■ What is asked ■
1/ According to the Dashain passage, how many days long is the festival?
2/ Copy out the part of the Dashain passage from "Dashain or Vijaya Dashami is the longest, and" to "good over evil.".
3/ Write what comes next in the passage about the Dashain festival, picking up right after its final sentence.

##### Selected passage

Dashain or Vijaya Dashami is the most significant Hindu Festival in Nepal.
Dashain or Vijaya Dashami is the longest, and most significant Hindu festival that is widely celebrated throughout Nepal. It is fifteen days in length; it falls on the bright half of the lunar month of Ashoj which usually falls between September/October and ends on the day of full moon. The Goddess Durga is worshipped in her numerous manifestations during the first nine days known as Navratri until the ninth evening - Navratri. A grand procession of idols representing various Hindu gods and goddesses are taken out in every villages, towns, and cities on the tenth day to rejoice the victory of good over evil.
The remaining five days mark the celebration of blessings from the goddess to mark the victory. Like many religious festivals, Dashain involves many prayer (puja) rituals, generous offerings of exceptional food, fruits, animal sacrifices and blessing from the family elders followed by plenty of merrymaking.

##########
##### Data section

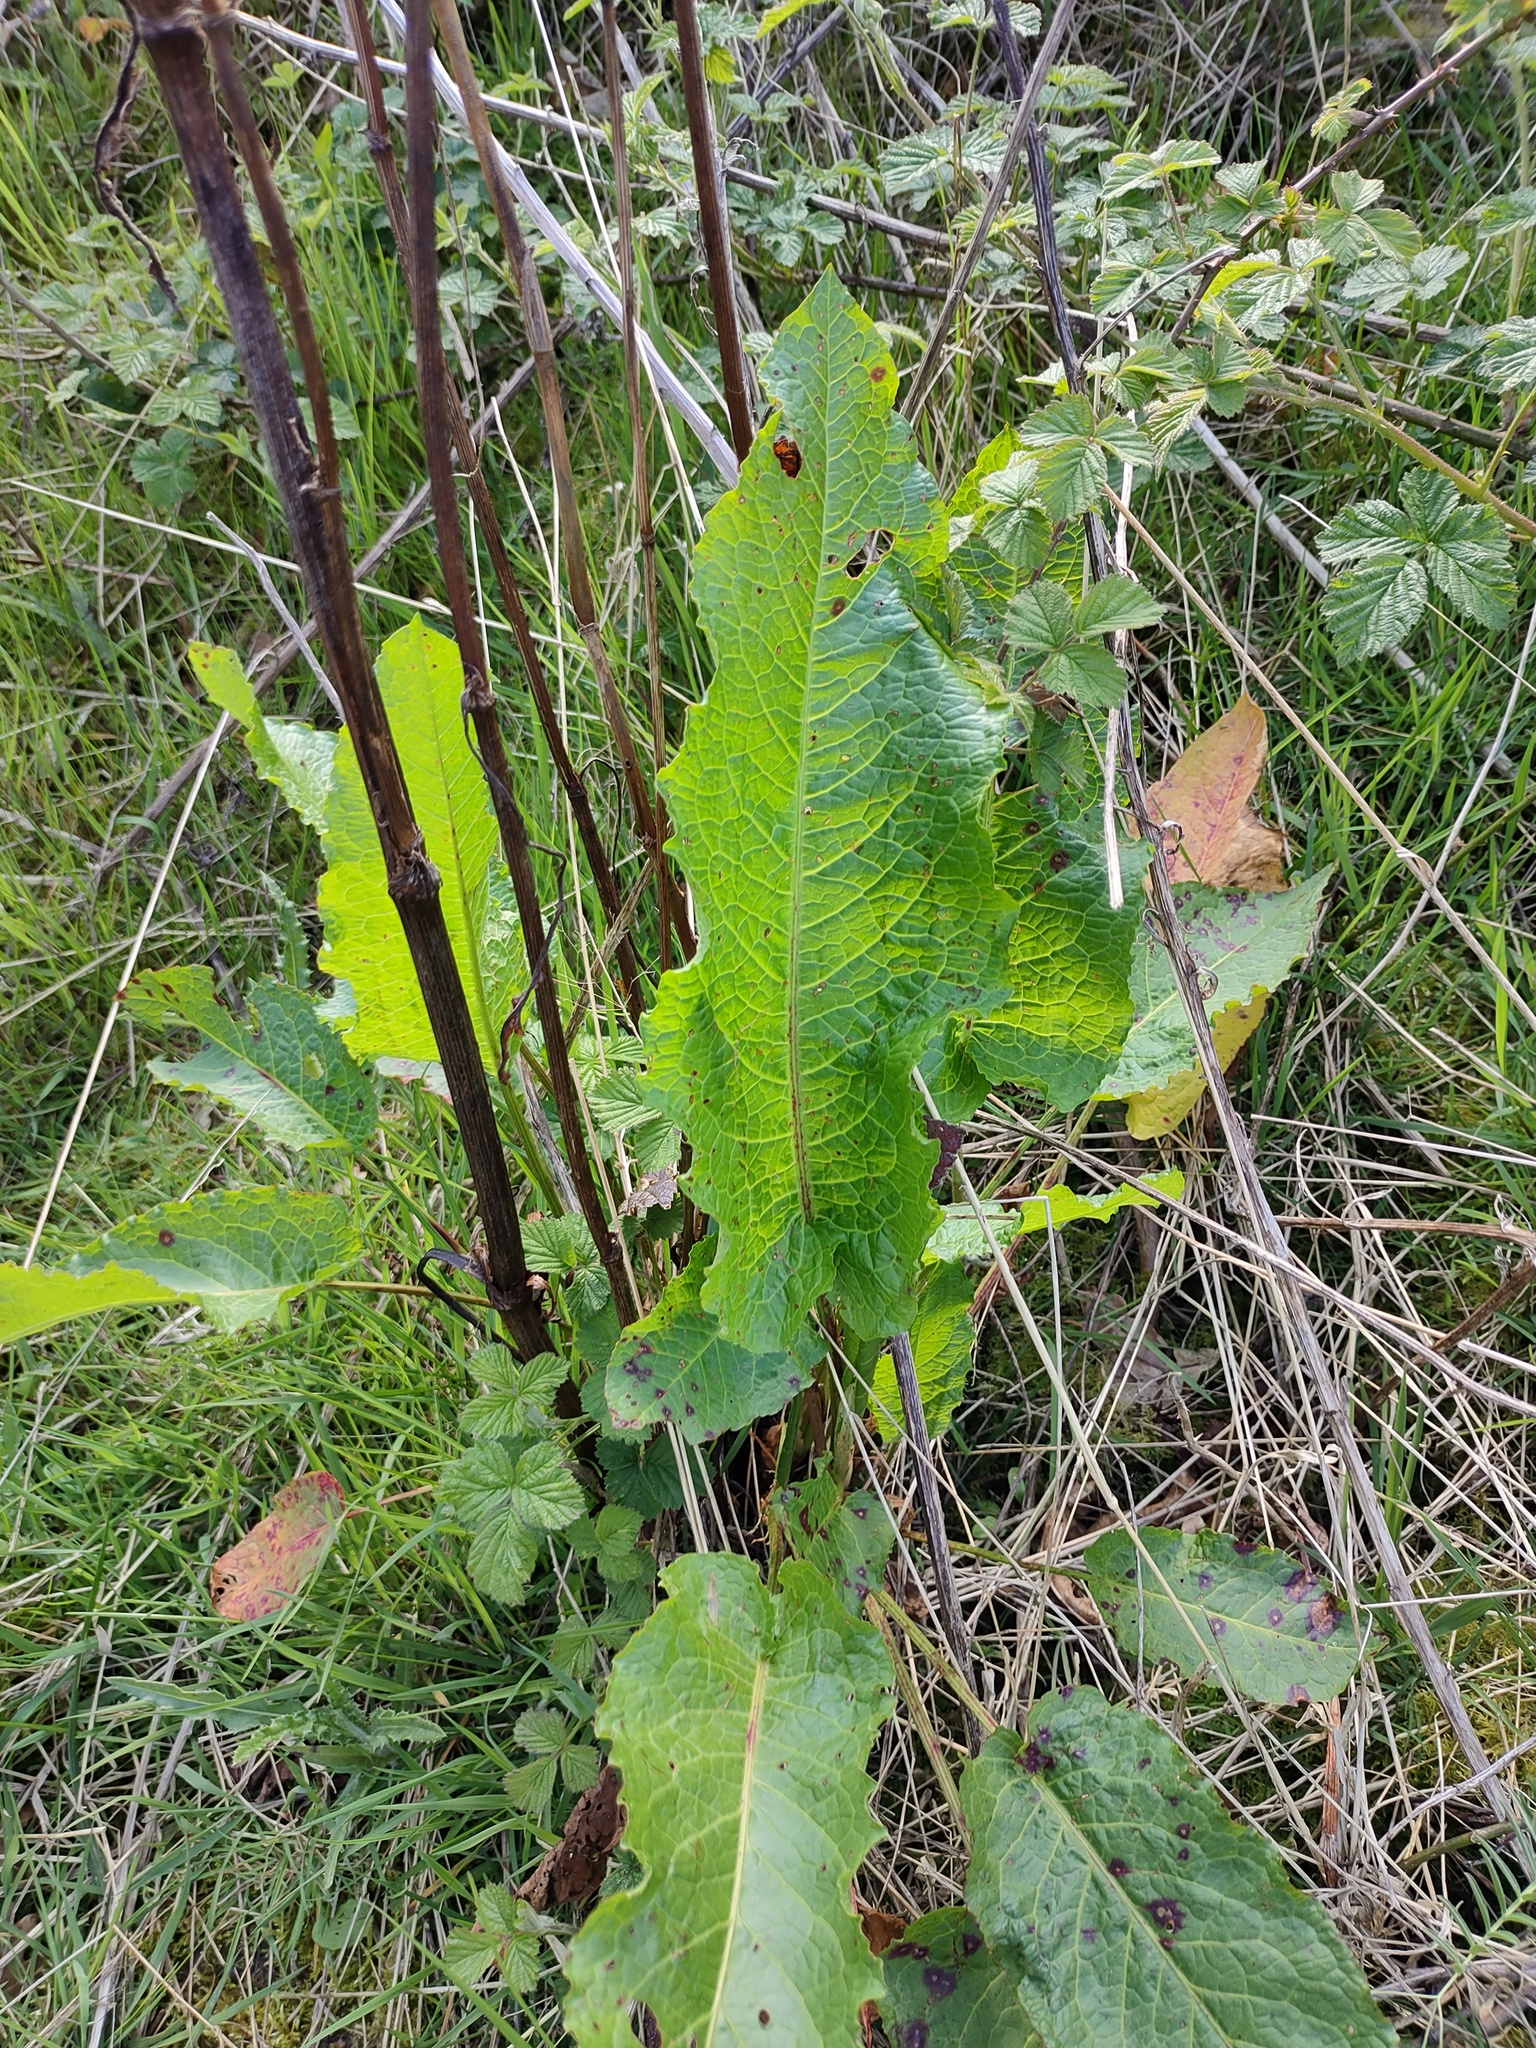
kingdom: Plantae
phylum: Tracheophyta
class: Magnoliopsida
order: Caryophyllales
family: Polygonaceae
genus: Rumex
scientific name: Rumex obtusifolius
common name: Bitter dock
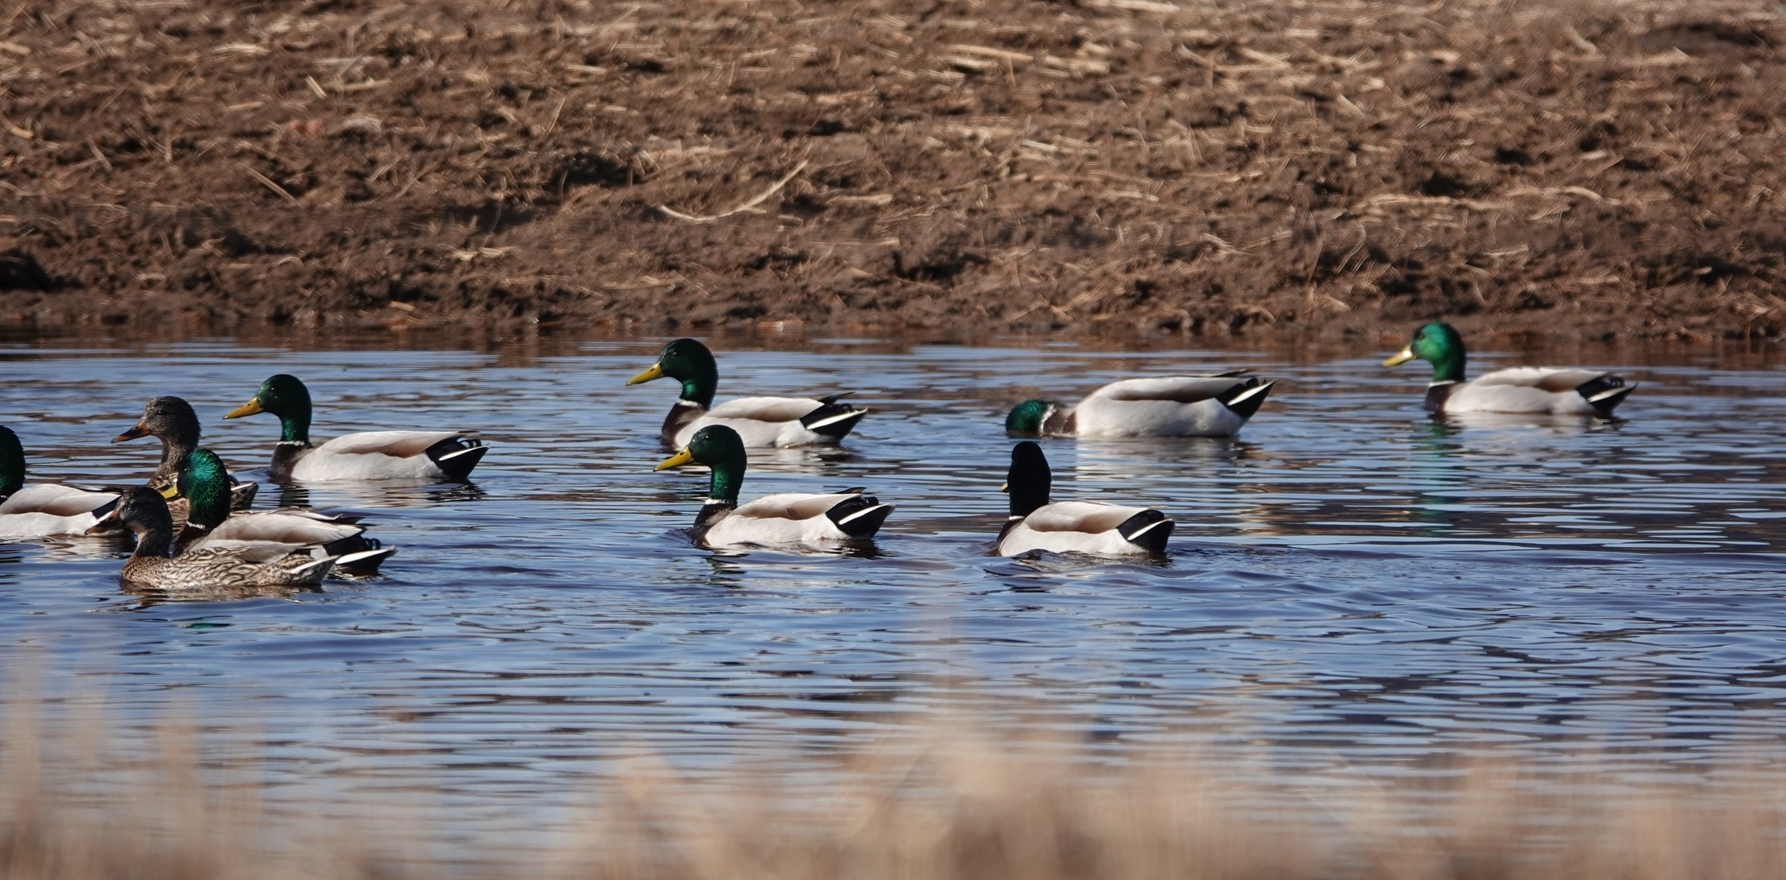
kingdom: Animalia
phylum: Chordata
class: Aves
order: Anseriformes
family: Anatidae
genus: Anas
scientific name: Anas platyrhynchos
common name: Mallard
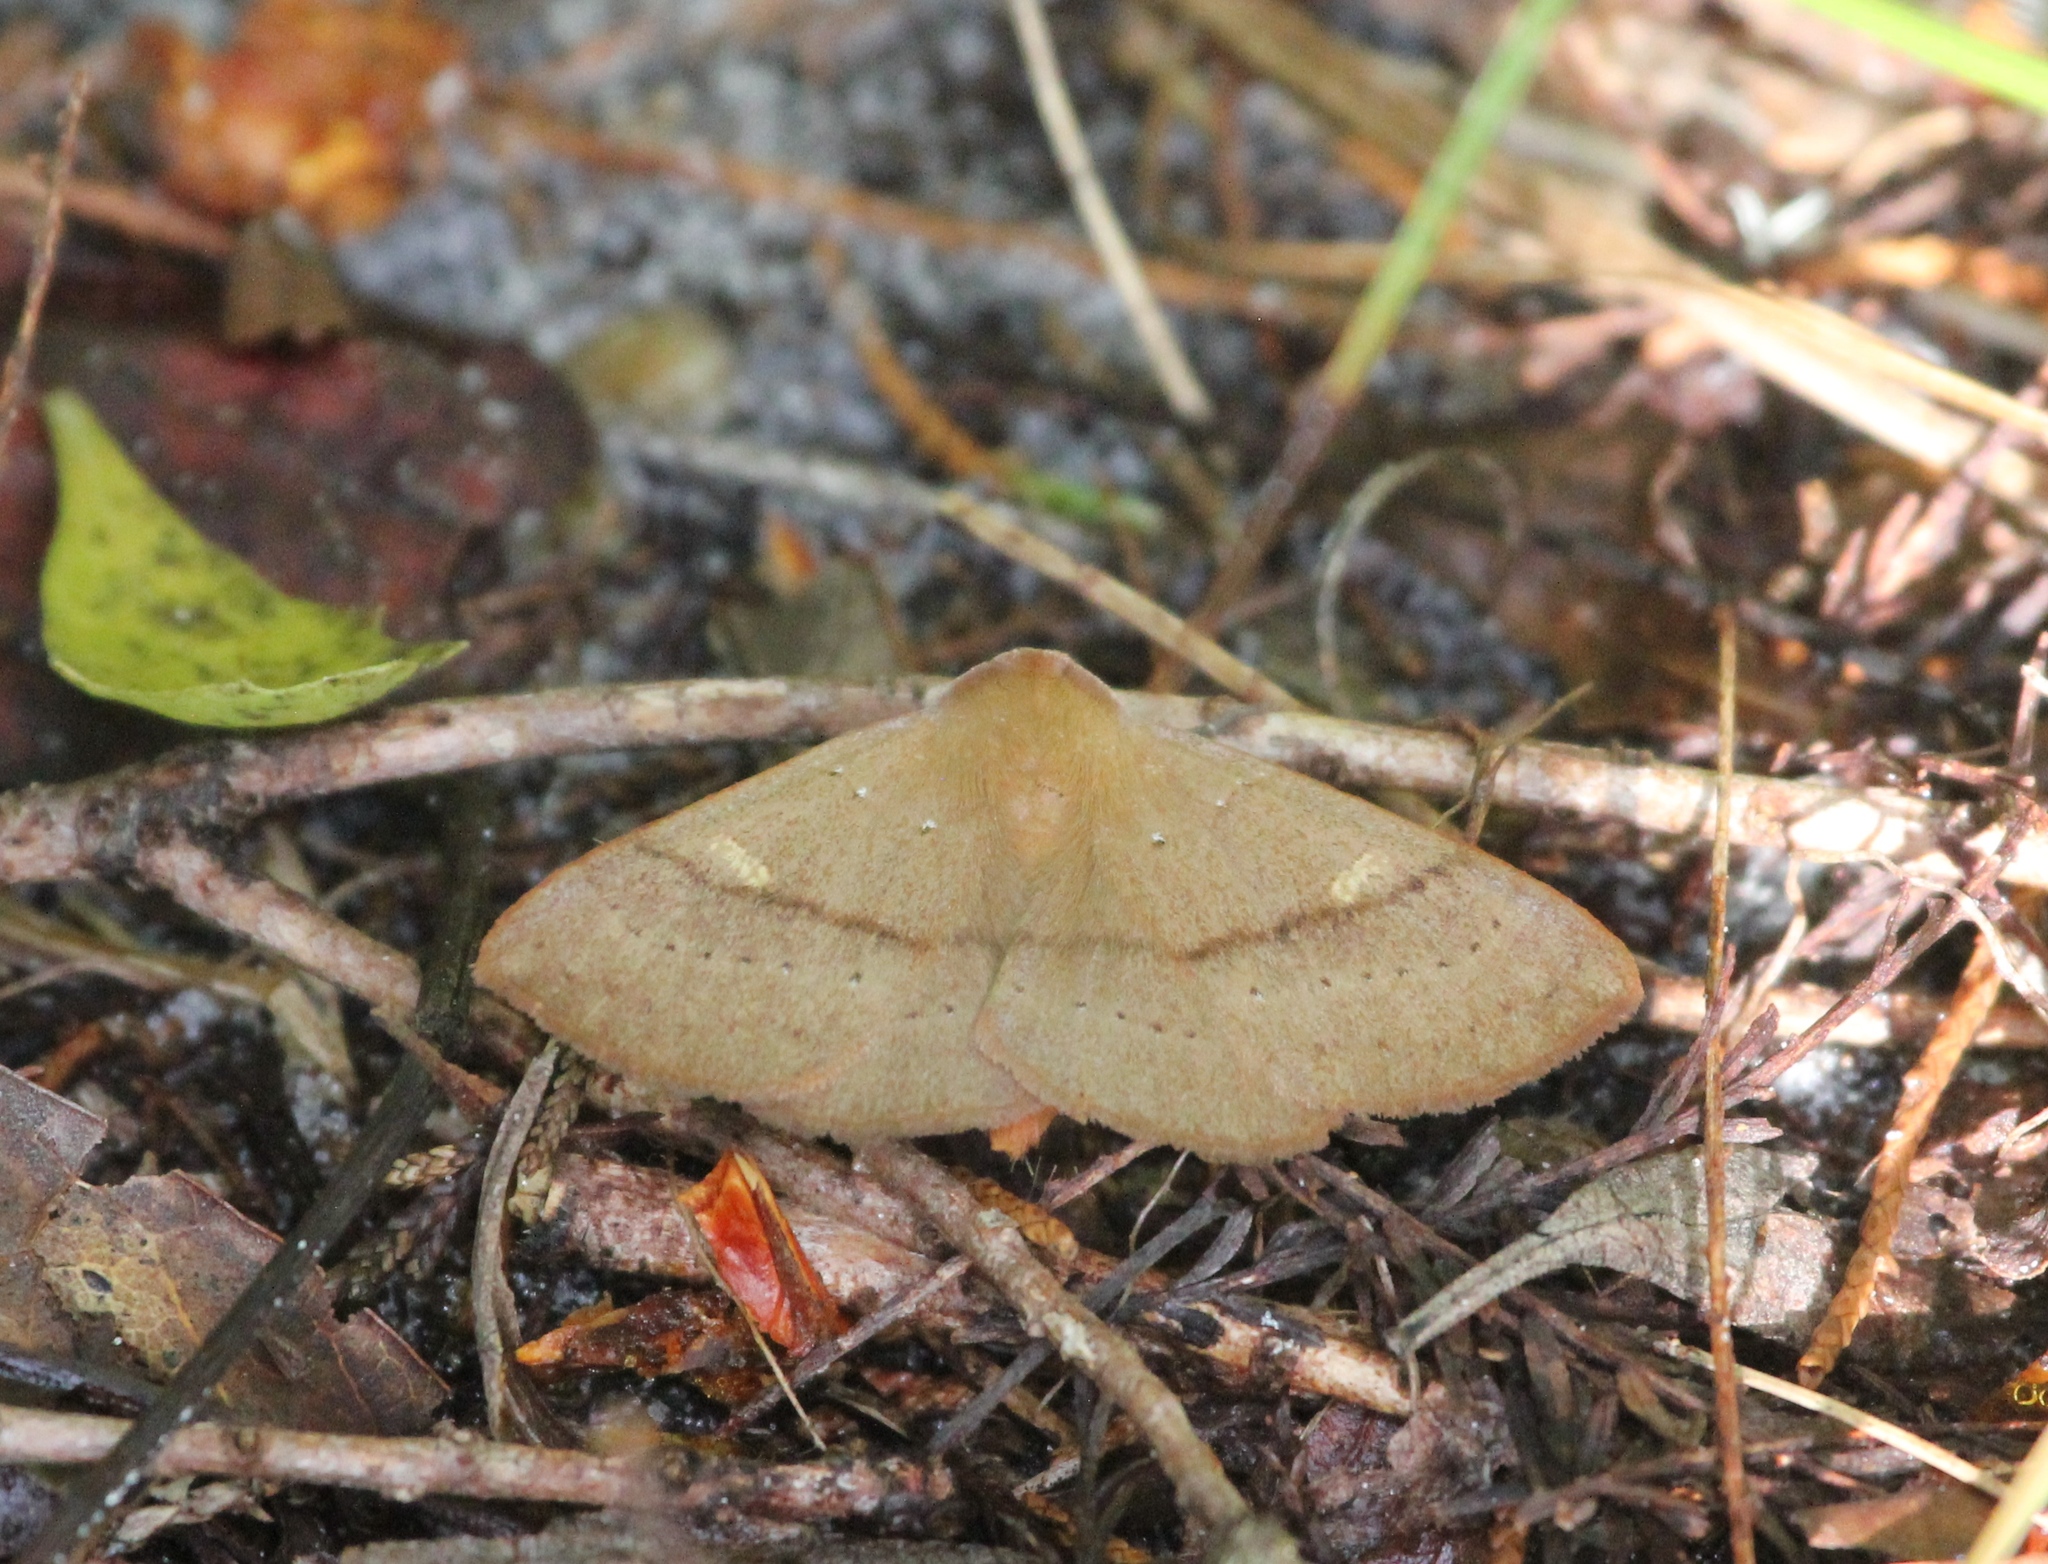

##########

■ Outputs by task ■
1/ Fifteen days.

2/
Dashain or Vijaya Dashami is the longest, and most significant Hindu festival that is widely celebrated throughout Nepal. It is fifteen days in length; it falls on the bright half of the lunar month of Ashoj which usually falls between September/October and ends on the day of full moon. The Goddess Durga is worshipped in her numerous manifestations during the first nine days known as Navratri until the ninth evening - Navratri. A grand procession of idols representing various Hindu gods and goddesses are taken out in every villages, towns, and cities on the tenth day to rejoice the victory of good over evil.

3/
The first three nights are dedicated to various manifestations of Durga such as Mahakali, the goddess of divine power (shakti) and action; Parvati a dedicated wife and mother, and as Kali, the goddess of destruction. The next three nights are devoted to Mahalaxmi, the goddess of purity and wealth. The final three nights are dedicated to Maha Saraswati, the goddess of knowledge and arts.
As usual, there are some mythological tales connected to this festival. The most common one being the victory of the gods over the demons. Despite this festival being celebrated to honor Durga, she is believed to have had the collective strength of all gods and goddesses to defeat the demon Mahisasura. The first nine days represents the fierce battle that was fought between Durga and the beast.
Legend has it that gods were defenseless against the army of demons led Mahisasura. The gods were instructed to contribute a part of their divine prowess to form a new goddess to defeat the demons. Hence the formation of Mahisasura Mardini - another name for this manifestation of Durga was devised with the combined might of 330 million Hindu gods and goddesses. Dashami or the tenth day is celebrated as it was the day when Durga with the combined power of the gods and goddesses defeated Mahisasura.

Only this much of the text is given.